===== Text =====

Skip to content
This repository was archived by the owner on Aug 11, 2021. It is now read-only.

New API proposal #53

Open
Gozala opened this issue Mar 25, 2019 · 15 comments
Open

New API proposal #53

Gozala opened this issue Mar 25, 2019 · 15 comments

Comments

@Gozala
Copy link

Gozala commented Mar 25, 2019

I've being asked to provide feedback on API changes / proposals & sadly that usually means I go and challenge peoples efforts. I think it might be better / only fare to propose API myself and let others challenge it instead. So here is what IMO would be a best API:

Using flow syntax as it removes ambiguity

I would also like to use this opportunity to challenge naming conventions as I have following issues with it:

  • serialize is awfully long and easy to misspell, encode is shorter and lot harder to get wrong.
  • deserialize is even longer, decode isn't.
  • format - Is the way in which something is arranged or set out, in other words it corresponds to how and not what. codec on the other hands is what that knows how to encode / decode to a specific format. There for I would argue that codec is much better term to use as it represents implementation that can encode data into binary of specific format and decode binary in that format back to the data. It also make more sense for codec to provide operations named encode / decode than any other term.

We'll use opaque type alias BinaryEncoded<a> to refer to binary encoded data of type a.

export opaque type BinaryEncoded<data>:Uint8Array = Uint8Array

We'll also use CID<a> interface to refer to CIDs for data of type a.

export interface CID<a> {
  toString(): string;
  toBaseEncodedString(base?: string): string;
  buffer: BinaryEncoded<a>;
  equals(mixed): boolean;
}

With that out of the way I would propose that valid IPLD Codec be an implementation that complies with a IPLDCodec<a> interface as defined below:

interface IPLDCodec<a> {
  // https://github.com/multiformats/multicodec/blob/master/table.csv
  format:Multihash;
  defaultHashAlgorithm:HashAlgorithm;

  encode(a):BinaryEncoded<a>|Promise<BinaryEncoded<a>>;
  decode(BinaryEncoded<a>):a|Promise<a>;
  
   links <b>(BinaryEncoded<a>):AsyncIterable<CID<b>>;
   paths <b>(BinaryEncoded<a>):AsyncIterable<string>;
   get <b>(BinaryEncoded<a>, path):IPLDEntry<b>|Promise<IPLDEntry<b>>;
}

type IPLDEntry<b> =
  | IPLDInlineEntry<b>
  | IPLDLinkEntry<b>

type IPLDLinkEntry<b> = { type:"link", target:CID<b>, path:string }
type IPLDInlineEntry<b> = { type:"inline", data:b }

Additional notes:

  1. I have removed cid function, I am convinced that it's a historical artifact. All the implementations I've seen use provided hashAlgoritm (or default if not provided) to create multihash of the encoded data, and then use passed version & multicodec format to instantiate CID.

    In other words I do not see how codec could do anything else, maybe use different serialization method ? Seems unlikely, but if so maybe instead implementation should be required to provide that instead. Another thing I can imagine is a different way to hash ? If so, again should probably codec should just be required to provide optional method for that otherwise cid is method requirement is nothing but a way to introduce bugs.

===== Records shown =====

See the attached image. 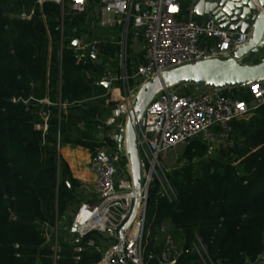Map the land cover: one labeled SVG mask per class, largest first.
Segmentation results:
<instances>
[{
  "label": "trees",
  "instance_id": "1",
  "mask_svg": "<svg viewBox=\"0 0 264 264\" xmlns=\"http://www.w3.org/2000/svg\"><path fill=\"white\" fill-rule=\"evenodd\" d=\"M36 1L0 0V264H97L103 255L87 240L79 261L64 244L55 259L41 227L69 212L80 186L59 148L102 146L96 127L110 109L99 84L103 69L78 62L70 39L79 37L83 22L67 21L62 34L56 4L45 3L30 22L10 18ZM64 102L66 110L59 106ZM43 112L49 113L46 134L38 129ZM231 139L233 147L214 158H206L199 142L186 147V167L168 176L178 191L174 202L158 195V185L151 189L146 258L161 254L162 238L154 239L165 223L186 238L189 253L179 264H202L193 250L199 238L215 263L246 264L264 254V105L232 123Z\"/></svg>",
  "mask_w": 264,
  "mask_h": 264
},
{
  "label": "built area",
  "instance_id": "2",
  "mask_svg": "<svg viewBox=\"0 0 264 264\" xmlns=\"http://www.w3.org/2000/svg\"><path fill=\"white\" fill-rule=\"evenodd\" d=\"M48 2L61 9L62 34L67 21L82 20L79 37L70 39L71 48L78 62L87 60L103 69L99 84H108L106 98L113 107L110 116L96 127L95 140L102 146L94 152L89 150L92 189L80 184L77 193L82 197L75 209L57 215L54 224L42 225L46 242L52 241L50 248L55 259L64 244L73 248L77 254L75 262L79 261L78 255L85 249L80 244L87 240V247L103 255L97 264H179L189 253L187 241L181 231L183 244H179L167 225L158 228L154 239L159 242L162 238L161 254L157 256L151 251L146 258L151 189L158 185V195L168 202L178 198V191L169 181L165 158L195 141L206 147L207 158L232 148V123L250 119L264 105V82L245 88L193 86L187 93L174 88L159 93L136 125L141 166L139 191L135 190L126 141L120 145V135L126 131L129 115L145 84L188 65L228 60L248 46L250 35L223 31L211 18L199 24L193 6L184 14L181 0H37L35 5L10 18L30 22L38 10L43 14V6ZM95 32H109L111 36L107 40L93 39ZM107 49L113 50L111 55L106 54ZM240 62L247 64V59ZM41 103L52 105L48 100ZM59 106L63 110L69 107L66 102ZM41 116L44 124L38 129L46 134L49 113L43 112ZM134 210L135 218L121 238ZM108 231L115 233L114 238L101 236ZM193 250L202 264H221L213 262L200 238ZM246 264H264V254Z\"/></svg>",
  "mask_w": 264,
  "mask_h": 264
},
{
  "label": "water",
  "instance_id": "3",
  "mask_svg": "<svg viewBox=\"0 0 264 264\" xmlns=\"http://www.w3.org/2000/svg\"><path fill=\"white\" fill-rule=\"evenodd\" d=\"M192 2L194 14L199 18H211L218 27L231 34L250 35L248 46L233 54L228 60H208L164 73L160 78L145 84L140 90L134 110L130 113L126 131L120 135L119 143L126 141L132 165L135 190L141 189V166L136 147V125L154 98L165 89L179 84L204 88H245L264 82V0H188ZM76 42L73 47H76ZM256 65L242 64L244 59H257ZM108 88V84H102ZM124 152L125 148L121 146ZM136 215L134 210L129 222L122 229L124 238ZM105 239L115 236L113 231L101 235Z\"/></svg>",
  "mask_w": 264,
  "mask_h": 264
},
{
  "label": "crops",
  "instance_id": "4",
  "mask_svg": "<svg viewBox=\"0 0 264 264\" xmlns=\"http://www.w3.org/2000/svg\"><path fill=\"white\" fill-rule=\"evenodd\" d=\"M184 14L191 8L192 2L188 0H181ZM195 19L199 24L206 23L210 18H199L195 15ZM104 33V32H101ZM260 58L257 59H247V65H256L260 62ZM107 89V88H105ZM73 145H65L59 148V154L62 159L69 165L72 176L79 184H85L87 187L92 189L94 178L90 172L89 164L91 161V154L89 149L83 147L73 148ZM69 153V159H73L71 162L65 153ZM73 162V163H72Z\"/></svg>",
  "mask_w": 264,
  "mask_h": 264
},
{
  "label": "rangeland",
  "instance_id": "5",
  "mask_svg": "<svg viewBox=\"0 0 264 264\" xmlns=\"http://www.w3.org/2000/svg\"><path fill=\"white\" fill-rule=\"evenodd\" d=\"M93 39H99V38H102V39H109V37L111 36V34H109V32H104V33H101V32H95L93 35ZM193 88V85H184V84H179L177 85L176 87H174V89H177L179 92L181 93H187L189 92V90H191ZM105 99V102H106V108L109 106L110 109L105 113V115L103 116V121L108 118V116H110L111 114V110H112V105H110V101H109V98H106V94L104 95V98ZM79 128L83 130V126H81V124L79 125ZM73 136H75V134H73ZM73 148H76V146H72ZM186 147L187 146H184V147H181V148H177L176 150L170 152L169 154H167L166 158H165V162H166V165H167V168L170 170L169 172V175L174 171V170H181L183 169L184 167H186L187 165V162L185 161V158L183 157L184 155V152L186 150ZM207 158V157H206ZM200 162V159L196 158L194 160V163H198ZM73 163V162H72ZM81 193H77V199H76V202L73 203L71 205V208L72 209H75L76 207V204L79 202V200L81 199ZM164 225H167L169 228H171V230L174 232V229L173 227L170 225V224H164ZM176 236V239H177V242L179 244H183V238L181 235H175ZM62 242V239H60ZM52 244V241L51 242H46L45 246H51Z\"/></svg>",
  "mask_w": 264,
  "mask_h": 264
}]
</instances>
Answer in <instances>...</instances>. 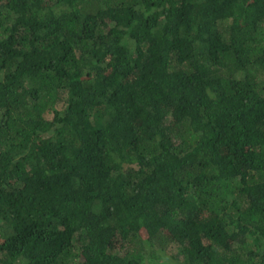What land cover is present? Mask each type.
I'll return each instance as SVG.
<instances>
[{"label":"trees","instance_id":"obj_1","mask_svg":"<svg viewBox=\"0 0 264 264\" xmlns=\"http://www.w3.org/2000/svg\"><path fill=\"white\" fill-rule=\"evenodd\" d=\"M0 264H264V0H0Z\"/></svg>","mask_w":264,"mask_h":264},{"label":"rangeland","instance_id":"obj_2","mask_svg":"<svg viewBox=\"0 0 264 264\" xmlns=\"http://www.w3.org/2000/svg\"><path fill=\"white\" fill-rule=\"evenodd\" d=\"M173 251H174V252H177V248H176V246H173ZM174 252H173V253H174ZM173 253H172V254H173ZM172 254H171V255H172Z\"/></svg>","mask_w":264,"mask_h":264}]
</instances>
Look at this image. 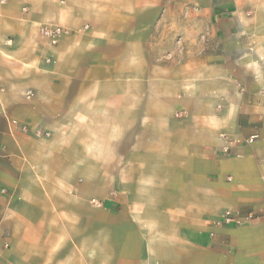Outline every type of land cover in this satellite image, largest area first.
I'll list each match as a JSON object with an SVG mask.
<instances>
[{
    "label": "crops",
    "instance_id": "obj_1",
    "mask_svg": "<svg viewBox=\"0 0 264 264\" xmlns=\"http://www.w3.org/2000/svg\"><path fill=\"white\" fill-rule=\"evenodd\" d=\"M263 95L264 0H0V264H264Z\"/></svg>",
    "mask_w": 264,
    "mask_h": 264
},
{
    "label": "built area",
    "instance_id": "obj_2",
    "mask_svg": "<svg viewBox=\"0 0 264 264\" xmlns=\"http://www.w3.org/2000/svg\"><path fill=\"white\" fill-rule=\"evenodd\" d=\"M67 31L61 29L60 27L57 26H43L40 29V36L47 41V43L51 46L57 45L59 42L60 38L65 35ZM263 101H264V95H263ZM257 136H251L246 140L247 143H253ZM91 204L94 205L95 207H100L101 203L92 199ZM252 215H248L246 217V220H251ZM242 223V220L240 218V215L238 212L234 211H225L222 215V218L220 221H217L214 223L216 226L220 225H229V224H236L240 225Z\"/></svg>",
    "mask_w": 264,
    "mask_h": 264
},
{
    "label": "rangeland",
    "instance_id": "obj_3",
    "mask_svg": "<svg viewBox=\"0 0 264 264\" xmlns=\"http://www.w3.org/2000/svg\"><path fill=\"white\" fill-rule=\"evenodd\" d=\"M185 52H186V49L184 47H182V46H179V48H178V54L179 55L185 54Z\"/></svg>",
    "mask_w": 264,
    "mask_h": 264
}]
</instances>
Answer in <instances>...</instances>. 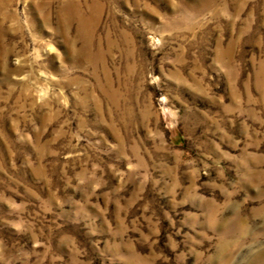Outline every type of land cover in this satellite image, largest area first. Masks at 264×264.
Returning a JSON list of instances; mask_svg holds the SVG:
<instances>
[{
    "label": "rangeland",
    "instance_id": "obj_1",
    "mask_svg": "<svg viewBox=\"0 0 264 264\" xmlns=\"http://www.w3.org/2000/svg\"><path fill=\"white\" fill-rule=\"evenodd\" d=\"M0 264H264V0H0Z\"/></svg>",
    "mask_w": 264,
    "mask_h": 264
},
{
    "label": "bare ground",
    "instance_id": "obj_2",
    "mask_svg": "<svg viewBox=\"0 0 264 264\" xmlns=\"http://www.w3.org/2000/svg\"><path fill=\"white\" fill-rule=\"evenodd\" d=\"M75 9V8H74Z\"/></svg>",
    "mask_w": 264,
    "mask_h": 264
}]
</instances>
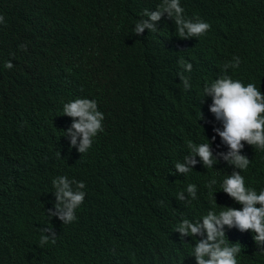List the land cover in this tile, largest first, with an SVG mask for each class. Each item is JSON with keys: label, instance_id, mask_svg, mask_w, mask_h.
Instances as JSON below:
<instances>
[{"label": "trees", "instance_id": "trees-1", "mask_svg": "<svg viewBox=\"0 0 264 264\" xmlns=\"http://www.w3.org/2000/svg\"><path fill=\"white\" fill-rule=\"evenodd\" d=\"M87 1L0 0V264H189L174 226L202 223L210 208L241 205L221 187L235 171L227 164L183 178L174 165L189 141L214 136L204 82L223 73L264 94V0H182L192 20L211 25L192 44L166 12L154 22L158 35L133 38L135 19L162 1ZM234 58L239 67L225 69ZM181 60L192 64L188 90L178 86ZM77 98L95 100L104 115L85 153L81 138L72 146L65 135L73 118L63 106ZM242 143L241 151L248 147ZM248 159L237 171L259 193L264 151ZM61 176L85 184L88 207L56 245L41 248L46 204L55 211L57 202L51 182ZM189 184L197 188L194 200ZM237 264H264V250L246 244Z\"/></svg>", "mask_w": 264, "mask_h": 264}, {"label": "clouds", "instance_id": "clouds-1", "mask_svg": "<svg viewBox=\"0 0 264 264\" xmlns=\"http://www.w3.org/2000/svg\"><path fill=\"white\" fill-rule=\"evenodd\" d=\"M159 4L157 11H147L153 10V6L143 10L135 19L131 30L133 38L158 35L154 22L160 20L165 12L174 18L178 35L183 39L190 37L188 44L209 35L211 25L201 18L192 20L194 17L189 14L182 0H159ZM3 21L4 17L0 16V23ZM20 47L26 50L25 45ZM234 59L235 63L225 65V69L239 67V58ZM4 66L11 69L13 64L6 62ZM191 70L190 61H180L177 72L180 89H189ZM201 94L209 118L207 124L214 136L207 143L189 141L187 153L174 165L173 173L183 178L192 170L204 166L212 168L214 163L227 164L235 171L223 180L221 187L241 207L210 208L201 215L202 223L197 218L184 219L174 226L173 231L181 243L182 251L189 258V264H237L241 247L246 244L257 245L264 250V190L257 193L246 187L244 177L237 171L248 168V157L264 151V94L255 84L248 83L245 86L240 80L223 73L204 82ZM63 112L73 118L71 128L65 135L71 137L72 146H76L78 137L81 138L78 150L85 153L91 147L93 138L103 131L104 115L98 111L96 101L87 98L66 103ZM200 117L203 119L201 112ZM242 142L248 144L243 151ZM216 183L212 179L207 187L211 189ZM72 184L76 185L75 190ZM53 186L57 202L55 211L48 207V202L46 204L44 216L47 227L40 230L38 238L41 248L56 245L62 230L78 224L89 203V199L84 201L86 193L81 191L85 188L83 182H69L66 176L55 178L51 182L50 199ZM186 191L192 200L196 199L195 185L189 184ZM177 198L183 200L184 196L182 193L177 194Z\"/></svg>", "mask_w": 264, "mask_h": 264}, {"label": "bare ground", "instance_id": "bare-ground-1", "mask_svg": "<svg viewBox=\"0 0 264 264\" xmlns=\"http://www.w3.org/2000/svg\"><path fill=\"white\" fill-rule=\"evenodd\" d=\"M238 52H239V51H238ZM234 54H235V53H234ZM236 54H237V52H236ZM236 54H235V56H236ZM235 56H234V57H235ZM73 68H74V67H73Z\"/></svg>", "mask_w": 264, "mask_h": 264}]
</instances>
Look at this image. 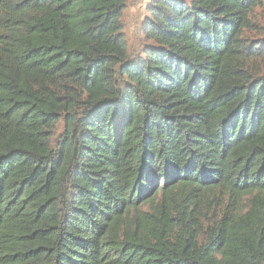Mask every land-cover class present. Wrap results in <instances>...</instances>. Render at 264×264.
I'll use <instances>...</instances> for the list:
<instances>
[{"label":"trees","instance_id":"trees-1","mask_svg":"<svg viewBox=\"0 0 264 264\" xmlns=\"http://www.w3.org/2000/svg\"><path fill=\"white\" fill-rule=\"evenodd\" d=\"M128 1L0 0V264H264L263 0Z\"/></svg>","mask_w":264,"mask_h":264},{"label":"rangeland","instance_id":"rangeland-1","mask_svg":"<svg viewBox=\"0 0 264 264\" xmlns=\"http://www.w3.org/2000/svg\"><path fill=\"white\" fill-rule=\"evenodd\" d=\"M149 2L150 0H129L126 4L127 6L122 16V23L124 26L123 34L128 46L129 58L140 56L143 53L145 44H148L141 34V29L142 22L147 16V7ZM250 18L252 22H255L258 25V28L255 32L247 33L246 37L250 41H261L264 39V0L263 5L256 8ZM63 130V124L60 123L56 127L53 134V145L57 143Z\"/></svg>","mask_w":264,"mask_h":264}]
</instances>
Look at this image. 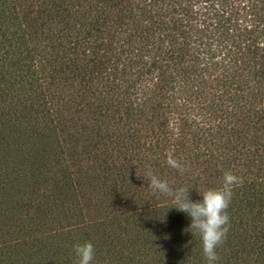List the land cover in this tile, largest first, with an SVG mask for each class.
I'll list each match as a JSON object with an SVG mask.
<instances>
[{"label":"trees","instance_id":"obj_1","mask_svg":"<svg viewBox=\"0 0 264 264\" xmlns=\"http://www.w3.org/2000/svg\"><path fill=\"white\" fill-rule=\"evenodd\" d=\"M148 170L240 177L216 264H264V0H0V264H207Z\"/></svg>","mask_w":264,"mask_h":264},{"label":"clouds","instance_id":"obj_2","mask_svg":"<svg viewBox=\"0 0 264 264\" xmlns=\"http://www.w3.org/2000/svg\"><path fill=\"white\" fill-rule=\"evenodd\" d=\"M166 164L173 169L184 170L183 165L171 151L166 153ZM143 179L147 181V187L154 194L159 193L171 198L172 207L190 217L189 229L192 235H199L207 264H216L220 259L217 248L224 242L229 230L230 220L227 209L233 197V187L242 184V179L231 171H226L223 174L222 185L218 188L197 190L202 199L196 201L189 198V188L173 189L166 180L161 179L151 170L145 173ZM73 251L77 257L76 264H92L95 249L91 242L76 244Z\"/></svg>","mask_w":264,"mask_h":264}]
</instances>
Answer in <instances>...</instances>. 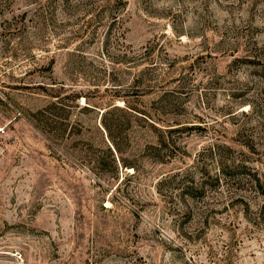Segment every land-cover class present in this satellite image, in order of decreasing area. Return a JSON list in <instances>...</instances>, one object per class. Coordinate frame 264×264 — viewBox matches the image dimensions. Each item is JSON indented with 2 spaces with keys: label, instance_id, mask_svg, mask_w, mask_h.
<instances>
[{
  "label": "rangeland",
  "instance_id": "rangeland-1",
  "mask_svg": "<svg viewBox=\"0 0 264 264\" xmlns=\"http://www.w3.org/2000/svg\"><path fill=\"white\" fill-rule=\"evenodd\" d=\"M0 264H264V0H0Z\"/></svg>",
  "mask_w": 264,
  "mask_h": 264
},
{
  "label": "trees",
  "instance_id": "trees-1",
  "mask_svg": "<svg viewBox=\"0 0 264 264\" xmlns=\"http://www.w3.org/2000/svg\"><path fill=\"white\" fill-rule=\"evenodd\" d=\"M52 105L53 102L51 103ZM102 127L108 131V138L110 139V144H105V150L107 152V156L109 157V163L111 164V166L113 167L114 170H118V166L119 165H122V166H128V167H134L136 168V165L134 164V162L132 160H129L127 158H125L124 156H121V153L120 152V147L118 145V143L115 141L114 137L110 134V127L109 125L102 120ZM153 126L157 129H159L160 131H163L162 128H159L158 126H156L155 124H153ZM172 128H175V127H170V128H167V129H172ZM164 139L163 138V135L160 136L159 140L160 142L158 144H161L164 142ZM153 148H158L157 144H152L151 145ZM97 160V163L99 164V166H104L107 164V162L104 160L103 156L99 157L96 159Z\"/></svg>",
  "mask_w": 264,
  "mask_h": 264
}]
</instances>
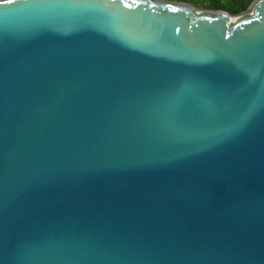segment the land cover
<instances>
[{"label":"water","instance_id":"1","mask_svg":"<svg viewBox=\"0 0 264 264\" xmlns=\"http://www.w3.org/2000/svg\"><path fill=\"white\" fill-rule=\"evenodd\" d=\"M0 264H264V0H0Z\"/></svg>","mask_w":264,"mask_h":264},{"label":"trees","instance_id":"2","mask_svg":"<svg viewBox=\"0 0 264 264\" xmlns=\"http://www.w3.org/2000/svg\"><path fill=\"white\" fill-rule=\"evenodd\" d=\"M191 3L198 7L208 9H220L229 14H235L245 10L253 0H175Z\"/></svg>","mask_w":264,"mask_h":264},{"label":"rangeland","instance_id":"3","mask_svg":"<svg viewBox=\"0 0 264 264\" xmlns=\"http://www.w3.org/2000/svg\"><path fill=\"white\" fill-rule=\"evenodd\" d=\"M190 4H191V3H190ZM191 5L194 6L195 8H198V9H208V8H206V7L202 8V7L195 6V5H193V4H191Z\"/></svg>","mask_w":264,"mask_h":264}]
</instances>
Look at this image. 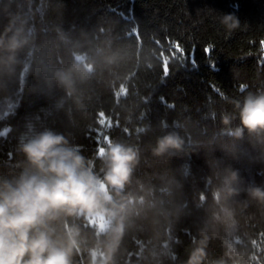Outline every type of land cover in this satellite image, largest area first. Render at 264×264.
<instances>
[{"label": "trees", "instance_id": "1", "mask_svg": "<svg viewBox=\"0 0 264 264\" xmlns=\"http://www.w3.org/2000/svg\"><path fill=\"white\" fill-rule=\"evenodd\" d=\"M261 93L264 0H0V181L30 168L25 137L52 130L123 205L110 227L107 212L52 222L57 238L78 230L71 264H187L195 247L200 264H264V200L249 193L264 190V130L230 134L236 102ZM172 133L181 149L157 155ZM114 144L136 153L119 195L101 155Z\"/></svg>", "mask_w": 264, "mask_h": 264}, {"label": "clouds", "instance_id": "2", "mask_svg": "<svg viewBox=\"0 0 264 264\" xmlns=\"http://www.w3.org/2000/svg\"><path fill=\"white\" fill-rule=\"evenodd\" d=\"M219 23L231 32L239 27L233 14L220 16ZM25 41L13 36L8 48L14 50ZM60 81L70 86V79L61 75ZM239 108L241 127L230 134L241 136L244 129L249 133L264 130V93L249 94ZM224 117V123L229 122ZM183 141L175 134H168L157 141L153 151L159 155L180 150ZM30 168L14 181H0V264H71L73 250L78 245V230L67 228L63 238L55 237L52 222L61 215H102L107 212L108 225L123 210V205L113 201L105 191V184L86 165L78 148L69 145L63 135L52 130H43L25 137L20 144ZM108 168L104 180L119 195L128 180L131 164L136 153L131 148L114 144L101 152ZM236 179L232 173L225 179L229 186ZM251 196L264 200V190L259 187L249 190ZM111 204L106 209L105 204ZM99 210V211H97ZM121 225L111 230L115 233L108 251L115 248ZM95 255V253L93 254ZM204 256L202 247H195L187 264H200Z\"/></svg>", "mask_w": 264, "mask_h": 264}, {"label": "snow or ice", "instance_id": "3", "mask_svg": "<svg viewBox=\"0 0 264 264\" xmlns=\"http://www.w3.org/2000/svg\"><path fill=\"white\" fill-rule=\"evenodd\" d=\"M177 49L179 50L178 45H177ZM206 51H207V49H206ZM167 71H168V69H167V61H165V66H164L165 75H167Z\"/></svg>", "mask_w": 264, "mask_h": 264}]
</instances>
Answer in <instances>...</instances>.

=====

● Directions
1. List every method that the API proposal's IPLDCodec<a> interface declares.
2. Using the API proposal, answer briefly:
(a) On what date was the issue opened?
(b) What name does the author prefer over "deserialize"?
(c) Which function does the author say was removed as a historical artifact?
3. In the API proposal, take the passage starting at "I would also" and ending at "to get wrong." and change "misspell" to "mistype".
The items are separate material with no connection to the API proposal.

● Answers for the tasks
1. encode, decode, links, paths, get

2.
(a) Mar 25, 2019
(b) decode
(c) the cid function

3.
I would also like to use this opportunity to challenge naming conventions as I have following issues with it:

  • serialize is awfully long and easy to mistype, encode is shorter and lot harder to get wrong.